Cessate il fuoco a Gaza, un Premio Nobel per la pace a Trump? Forse è l’ipocrisia del mondo a meritarselo
Ha diviso il mondo, irritato gli alleati e infranto i protocolli. Ma ha evitato guerre e firmato accordi storici. E ora? Un Nobel?
Dopo gli ultimi sviluppi nella Striscia di Gaza, l’idea di premiare Donald J. Trump con il Nobel per la Pace può sembrare, a prima vista, un paradosso grottesco. Eppure, a guardarla con cinismo — o forse solo con onestà — potrebbe non essere così assurda.
Non si tratta certo di simpatia. Il tycoon newyorkese è tutto fuorché un diplomatico: personalità divisiva, egocentrica, con un passato (e presente) costellato da accuse gravi, gaffe imbarazzanti e un approccio alla politica estera spesso descritto come impulsivo, se non irresponsabile. La sua ex First Lady, con i suoi abiti teatrali, è diventata involontariamente simbolo di un’estetica più da passerella che da presidenza.
Nel 2009 il Nobel fu assegnato a Barack Obama, l’uomo che aveva fatto sognare il mondo con la sua eloquenza, il suo carisma e la sua pelle nera — un simbolo storico, senza dubbio.

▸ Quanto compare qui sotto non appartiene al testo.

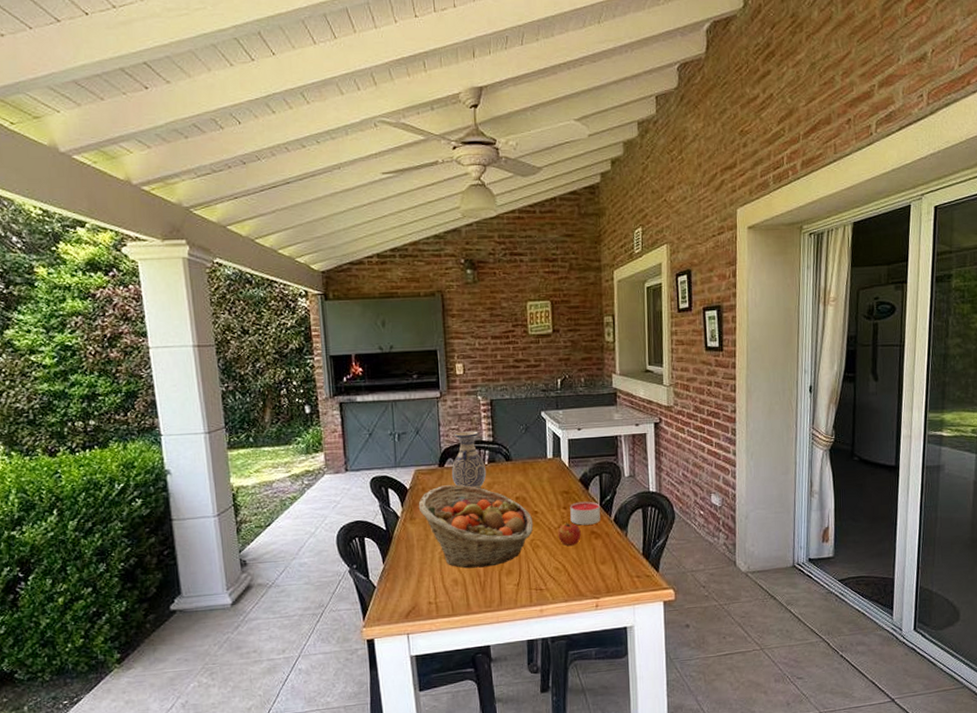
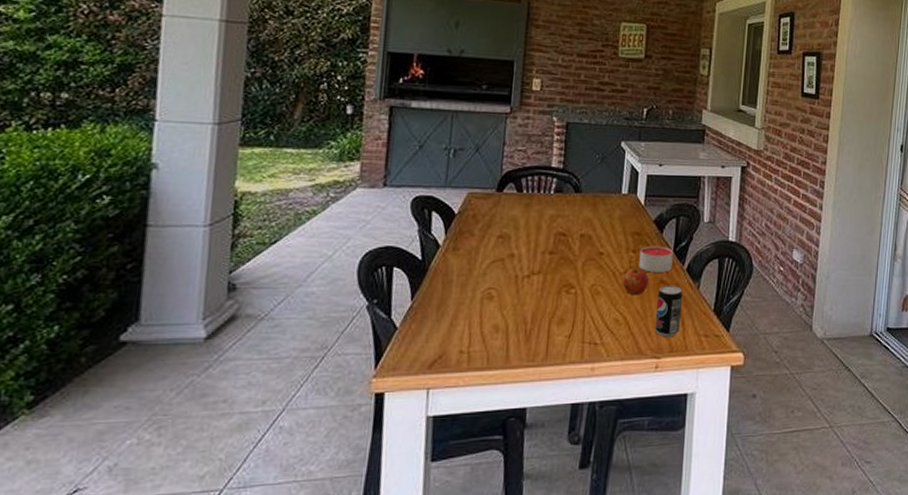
fruit basket: present [418,484,534,569] -> none [465,213,597,313]
vase: present [451,431,487,489] -> none [510,154,551,221]
beverage can: none [590,535,614,580] -> present [654,285,683,338]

Ma era ancora all’inizio del suo mandato. Il premio arrivò prima dei risultati, con la fiducia cieca che il cambiamento fosse inevitabile. Invece arrivarono i droni, la Libia, la Siria, l’Afghanistan: guerre vecchie e nuove, con pochi segni tangibili di quella “speranza” che doveva rivoluzionare l’ordine mondiale.
Trump, al contrario, ha sorpreso il mondo con mosse diplomatiche che pochi si aspettavano da lui. Gli Accordi di Abramo, siglati tra Israele e diversi Stati arabi, hanno rappresentato una svolta silenziosa ma significativa in Medio Oriente. Emirati Arabi Uniti, Bahrain, Sudan, Marocco: Paesi che per decenni avevano rifiutato qualsiasi normalizzazione con Israele, improvvisamente si sono seduti al tavolo. Non c’erano fanfare, non c’erano concerti per la pace. Ma il risultato è rimasto.
Anche con la Corea del Nord, Trump ha infranto i protocolli più consolidati: ha incontrato Kim Jong-un faccia a faccia, attraversando perfino la linea di confine nel villaggio di Panmunjom. Nessun accordo storico è stato firmato, è vero, ma il solo fatto che il dialogo abbia avuto luogo è stato un gesto senza precedenti.
E poi c’è un dato spesso dimenticato: durante i suoi quattro anni alla Casa Bianca, gli Stati Uniti non hanno intrapreso nuove guerre. È un record piuttosto raro nella storia recente di Washington.
Il punto, quindi, non è che Trump sia un uomo di pace nel senso più nobile del termine. Non è un Mandela, non è un Gandhi. Ma forse, in un’epoca in cui la pace sembra più un’eccezione che una regola, è proprio l’improbabile artefice a meritare attenzione. Il Nobel per la Pace non dovrebbe premiare la perfezione morale, ma l’efficacia concreta nel prevenire i conflitti e favorire la stabilità.
In un mondo che spesso assegna premi sulla base delle intenzioni più che dei risultati, riconoscere meriti a chi non ci piace può sembrare doloroso — ma necessario. Forse, proprio perché è imperfetto, arrogante e spesso sgradevole, Trump è stato in grado di fare ciò che altri non hanno neppure tentato.